(Beginning of Extract)

Good morning, Autopians, and welcome once again to the only two-crappy-car shootout that matters: Shitbox Showdown! It’s Friday, which means it’s time for something a little bit special. Today we’re going to be looking at a pair of high-performance coupes from a time when the light was just barely visible at the end of the ’70s tunnel. But first, let’s see what you made of yesterday’s odd couple:
Looks like the Nova wins, although from the sounds of it, many of you were simply voting against the Fiat and its perceived title problems. Really, I don’t think it’s that big of a deal; estates sell cars all the time, and I can’t imagine every one of them has the title in hand. Anyway, for my money, it’s that Nova and its tacky-in-all-the-right-ways interior.
Today’s matchup was brought to mind by the latest installment of Jason’s brilliant “Glorious Garbage” feature, which showcased another vehicle that was tacky in all the right ways: the 1978 Plymouth Volaré “Street Kit Car.” This goofy NASCAR cosplay package was no one’s idea of a muscle car, at least by the standards of a few years prior. But this was 1978, when even Chevy’s mighty Corvette was taking seven and a half seconds to reach 60 mph, one hash-mark past the Federally-required giant orange “55” marking on the speedometer. That ’78 Nova we looked at yesterday, a fairly typical family car for the time, took nearly twelve seconds to reach the same speed. The Plymouth’s performance wasn’t all that shabby, all things considered.
Fast-forward 45 years, and a Toyota RAV4 Hybrid, a fairly typical family car today, can out-accelerate the ‘Vette to 60 by a couple tenths (7.3 seconds, per Car and Driver), and absolutely blow the doors off anything else from 1978 short of a Ferrari or Porsche. Maybe performance and speed need to be “adjusted for inflation” like prices are. Or at the very least, performance cars from slower eras deserve a little sympathy.
So today we’re going back to a time when the worst of the malaise era was coming to an end, when power and performance were starting to creep ever so slowly back into sporty cars. Let’s take a look at a couple of them.
Engine/drivetrain: Turbocharged 2.8 liter overhead cam inline 6, 3 speed automatic, RWD
Location: Dallas, TX
Odometer reading: 58,000 miles
Quicker than a RAV4 Hybrid? Yes, but only a little
Datsun’s Z car was already a hero by the time the 280ZX gained a turbocharger in 1980, but the addition of forced induction gave the Z the power to back up its sporty looks: 180 horsepower, to be exact. This was good enough to take the 280ZX to 60 miles an hour in a little over seven seconds, at least with an automatic. The five-speed manual, surprisingly, was about a half a second slower.

(End of Extract)
(Beginning of Entries shown)

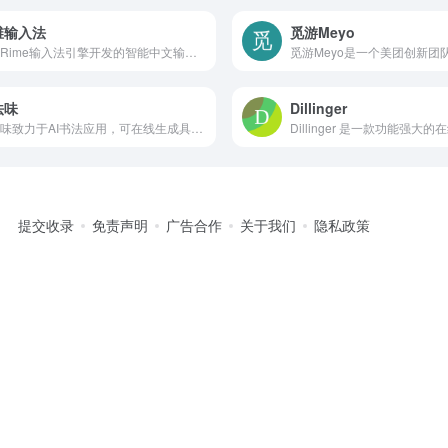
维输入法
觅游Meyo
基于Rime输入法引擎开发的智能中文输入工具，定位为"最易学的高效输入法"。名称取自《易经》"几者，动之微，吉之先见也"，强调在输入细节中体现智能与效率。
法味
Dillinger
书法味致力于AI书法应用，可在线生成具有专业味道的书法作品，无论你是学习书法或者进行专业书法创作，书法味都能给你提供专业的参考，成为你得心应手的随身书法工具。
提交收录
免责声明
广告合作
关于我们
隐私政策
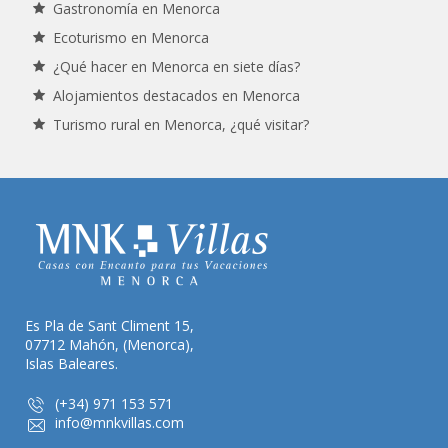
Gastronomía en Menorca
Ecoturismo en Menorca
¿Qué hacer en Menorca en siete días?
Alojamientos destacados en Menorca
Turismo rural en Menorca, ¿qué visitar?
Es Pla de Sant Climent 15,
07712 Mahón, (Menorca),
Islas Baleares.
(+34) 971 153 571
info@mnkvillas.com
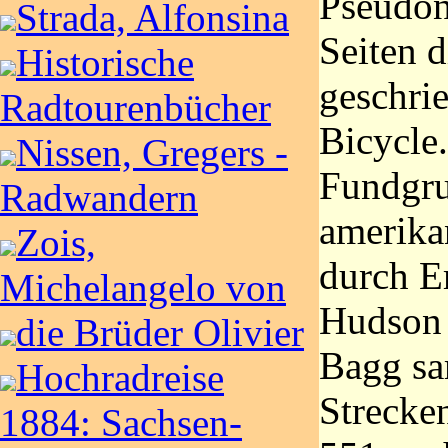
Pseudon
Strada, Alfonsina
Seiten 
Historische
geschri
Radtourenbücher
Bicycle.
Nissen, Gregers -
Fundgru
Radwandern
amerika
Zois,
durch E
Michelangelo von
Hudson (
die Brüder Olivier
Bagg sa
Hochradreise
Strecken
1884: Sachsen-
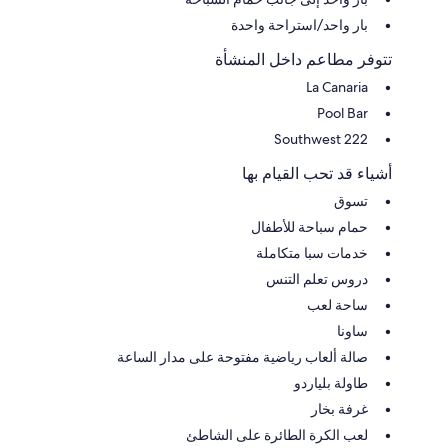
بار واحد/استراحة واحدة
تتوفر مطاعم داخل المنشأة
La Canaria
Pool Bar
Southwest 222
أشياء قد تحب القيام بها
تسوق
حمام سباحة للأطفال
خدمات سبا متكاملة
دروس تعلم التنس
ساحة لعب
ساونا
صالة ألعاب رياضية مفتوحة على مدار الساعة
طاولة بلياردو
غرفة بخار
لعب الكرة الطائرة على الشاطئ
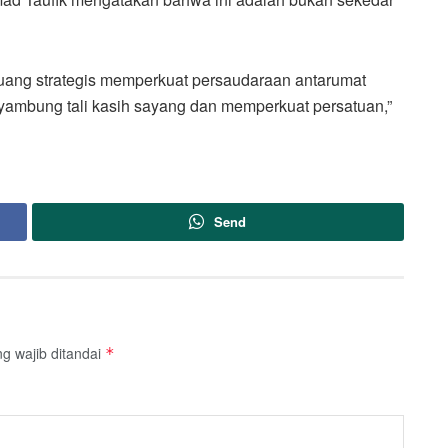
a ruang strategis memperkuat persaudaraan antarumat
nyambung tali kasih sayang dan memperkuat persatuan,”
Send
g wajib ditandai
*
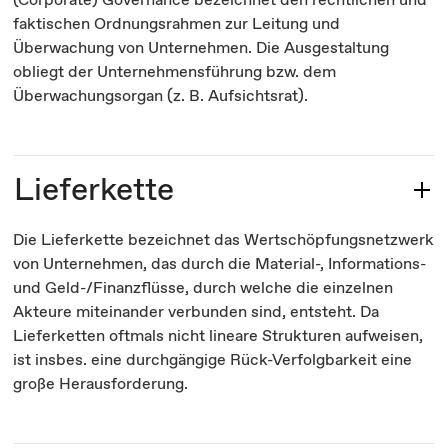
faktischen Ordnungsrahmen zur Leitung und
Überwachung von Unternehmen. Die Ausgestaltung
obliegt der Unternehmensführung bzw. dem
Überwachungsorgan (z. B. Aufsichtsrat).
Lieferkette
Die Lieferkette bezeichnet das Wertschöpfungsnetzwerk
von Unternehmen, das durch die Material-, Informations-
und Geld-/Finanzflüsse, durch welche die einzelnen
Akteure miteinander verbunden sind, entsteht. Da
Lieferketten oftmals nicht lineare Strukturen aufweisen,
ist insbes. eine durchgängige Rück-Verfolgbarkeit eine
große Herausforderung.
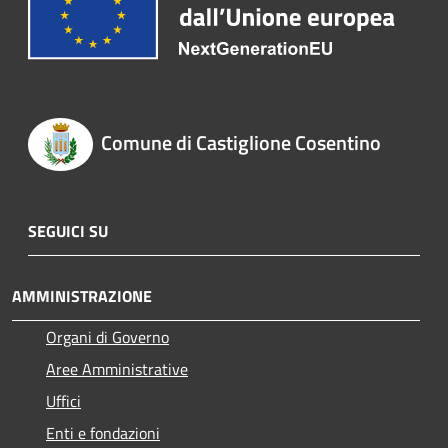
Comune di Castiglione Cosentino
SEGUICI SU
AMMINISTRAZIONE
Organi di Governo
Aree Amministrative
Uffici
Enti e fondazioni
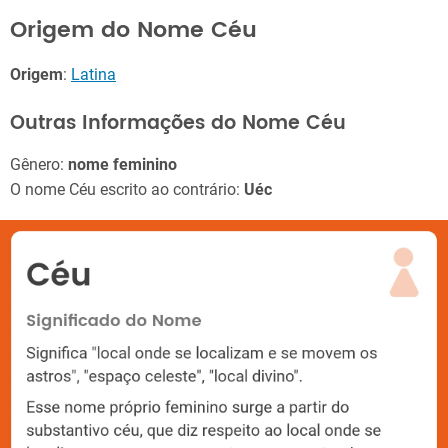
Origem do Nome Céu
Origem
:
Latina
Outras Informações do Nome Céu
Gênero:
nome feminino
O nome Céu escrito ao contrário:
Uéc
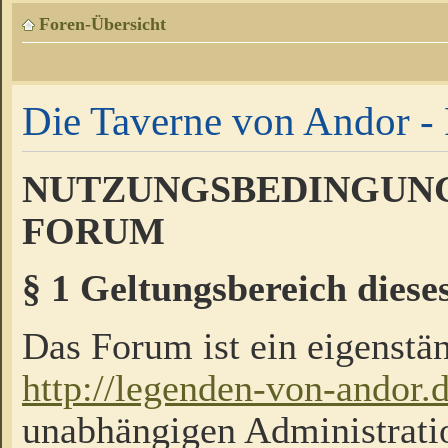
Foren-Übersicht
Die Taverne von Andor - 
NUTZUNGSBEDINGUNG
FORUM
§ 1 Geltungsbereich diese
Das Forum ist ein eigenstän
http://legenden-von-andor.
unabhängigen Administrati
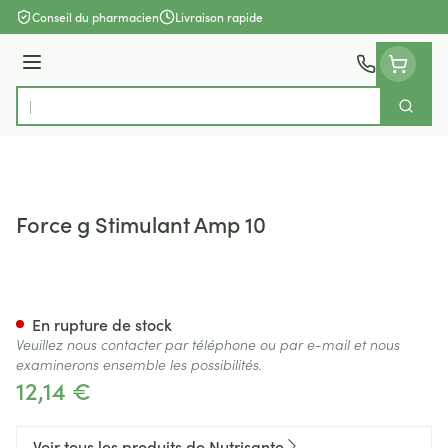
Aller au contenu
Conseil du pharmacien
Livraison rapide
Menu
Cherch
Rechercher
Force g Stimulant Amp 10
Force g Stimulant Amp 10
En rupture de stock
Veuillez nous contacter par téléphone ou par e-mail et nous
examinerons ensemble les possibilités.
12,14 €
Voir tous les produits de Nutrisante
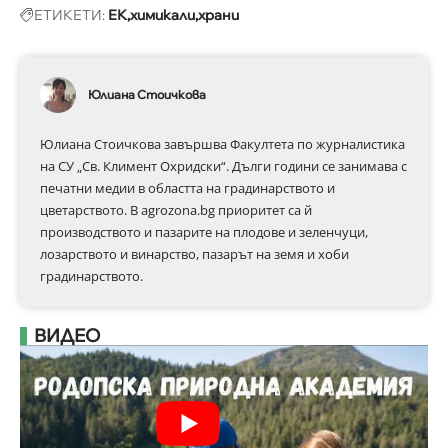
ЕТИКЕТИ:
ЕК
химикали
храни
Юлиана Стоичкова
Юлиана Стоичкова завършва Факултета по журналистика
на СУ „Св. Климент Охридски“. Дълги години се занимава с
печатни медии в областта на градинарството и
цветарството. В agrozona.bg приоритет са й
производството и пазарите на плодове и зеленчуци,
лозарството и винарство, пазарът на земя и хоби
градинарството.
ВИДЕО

(End of Entries shown)
(Beginning of Entries shown)

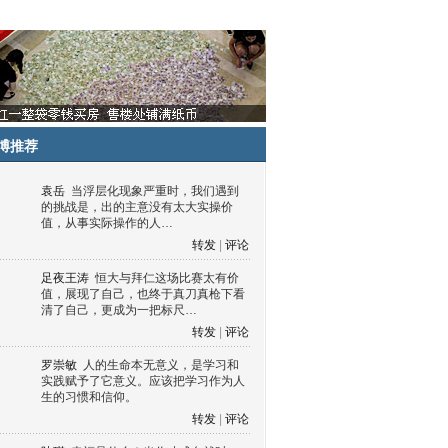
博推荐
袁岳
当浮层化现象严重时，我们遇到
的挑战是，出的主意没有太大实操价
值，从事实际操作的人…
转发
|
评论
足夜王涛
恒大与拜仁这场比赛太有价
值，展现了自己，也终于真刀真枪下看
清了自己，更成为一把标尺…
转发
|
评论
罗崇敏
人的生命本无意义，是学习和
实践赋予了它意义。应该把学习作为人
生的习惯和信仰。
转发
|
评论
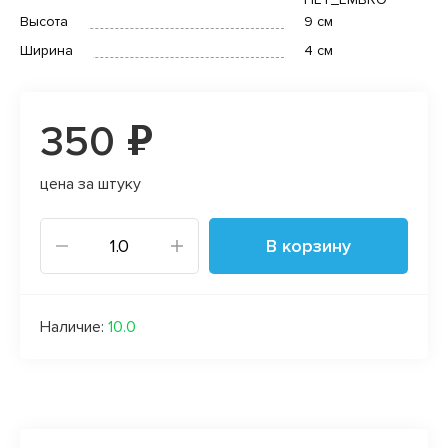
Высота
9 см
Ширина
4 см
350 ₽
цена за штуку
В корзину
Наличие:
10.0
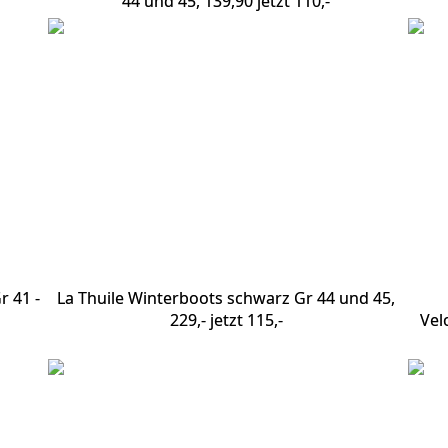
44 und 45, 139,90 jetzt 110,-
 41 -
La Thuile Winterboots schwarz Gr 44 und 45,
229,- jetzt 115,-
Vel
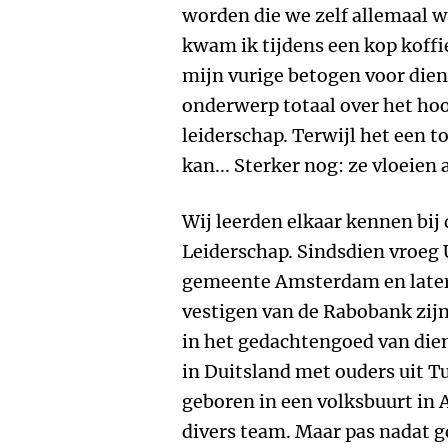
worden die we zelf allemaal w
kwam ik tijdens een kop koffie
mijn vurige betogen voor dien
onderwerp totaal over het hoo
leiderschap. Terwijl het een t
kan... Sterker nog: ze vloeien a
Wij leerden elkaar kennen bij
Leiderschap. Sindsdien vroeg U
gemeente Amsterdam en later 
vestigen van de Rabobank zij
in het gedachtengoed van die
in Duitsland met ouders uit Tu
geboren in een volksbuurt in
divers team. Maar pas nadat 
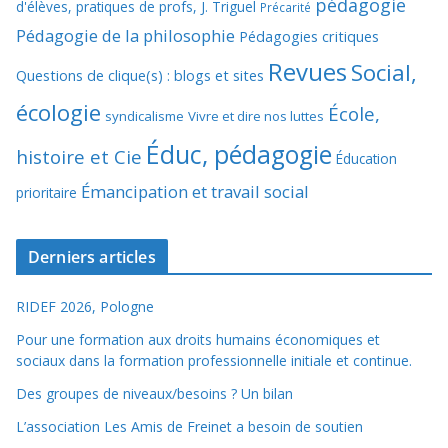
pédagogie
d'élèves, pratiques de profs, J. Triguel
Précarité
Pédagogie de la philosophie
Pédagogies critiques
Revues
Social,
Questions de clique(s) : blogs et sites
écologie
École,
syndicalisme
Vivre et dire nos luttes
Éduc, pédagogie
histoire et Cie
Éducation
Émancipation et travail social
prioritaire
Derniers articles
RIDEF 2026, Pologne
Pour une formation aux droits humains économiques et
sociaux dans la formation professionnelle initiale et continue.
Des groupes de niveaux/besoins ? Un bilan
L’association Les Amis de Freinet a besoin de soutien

(End of Entries shown)
(Beginning of Entries shown)

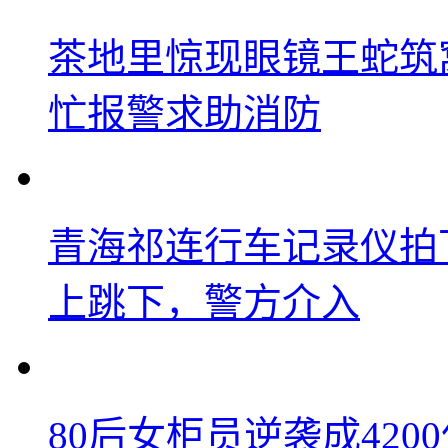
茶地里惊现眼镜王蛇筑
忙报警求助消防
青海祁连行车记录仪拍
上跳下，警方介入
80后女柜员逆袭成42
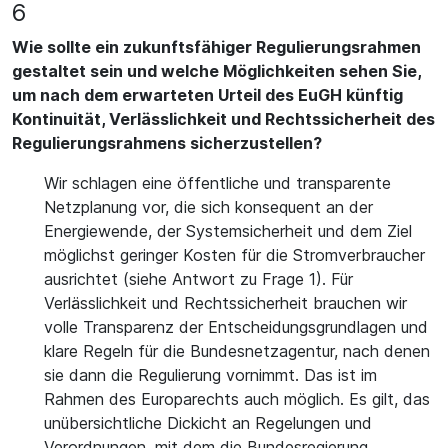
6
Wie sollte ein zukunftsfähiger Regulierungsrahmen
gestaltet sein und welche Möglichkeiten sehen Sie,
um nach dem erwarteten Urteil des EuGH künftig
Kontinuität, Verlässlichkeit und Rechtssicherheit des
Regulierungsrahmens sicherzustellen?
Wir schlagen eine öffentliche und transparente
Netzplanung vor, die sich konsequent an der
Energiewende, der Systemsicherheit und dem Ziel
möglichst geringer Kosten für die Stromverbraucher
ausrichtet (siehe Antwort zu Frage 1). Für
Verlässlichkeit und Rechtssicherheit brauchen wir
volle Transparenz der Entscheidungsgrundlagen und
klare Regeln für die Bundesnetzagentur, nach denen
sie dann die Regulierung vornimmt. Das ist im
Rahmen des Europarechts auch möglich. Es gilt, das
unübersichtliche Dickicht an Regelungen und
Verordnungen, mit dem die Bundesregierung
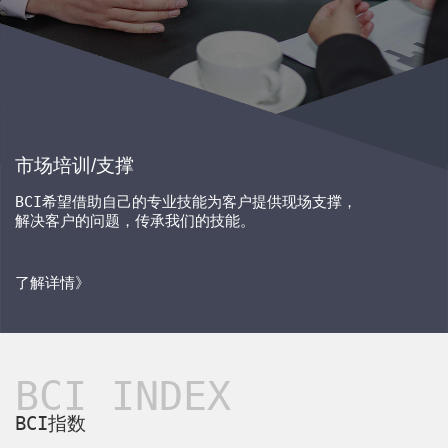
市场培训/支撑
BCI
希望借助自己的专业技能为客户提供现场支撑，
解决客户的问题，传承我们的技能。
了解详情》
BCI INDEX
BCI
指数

(End of Entries shown)

Problem to solve ::
Repeat the part of the Shitbox Showdown article between "So today we’re" and "a second slower.", inclusive.

Reply to the exercise ::
So today we’re going back to a time when the worst of the malaise era was coming to an end, when power and performance were starting to creep ever so slowly back into sporty cars. Let’s take a look at a couple of them.
Engine/drivetrain: Turbocharged 2.8 liter overhead cam inline 6, 3 speed automatic, RWD
Location: Dallas, TX
Odometer reading: 58,000 miles
Quicker than a RAV4 Hybrid? Yes, but only a little
Datsun’s Z car was already a hero by the time the 280ZX gained a turbocharger in 1980, but the addition of forced induction gave the Z the power to back up its sporty looks: 180 horsepower, to be exact. This was good enough to take the 280ZX to 60 miles an hour in a little over seven seconds, at least with an automatic. The five-speed manual, surprisingly, was about a half a second slower.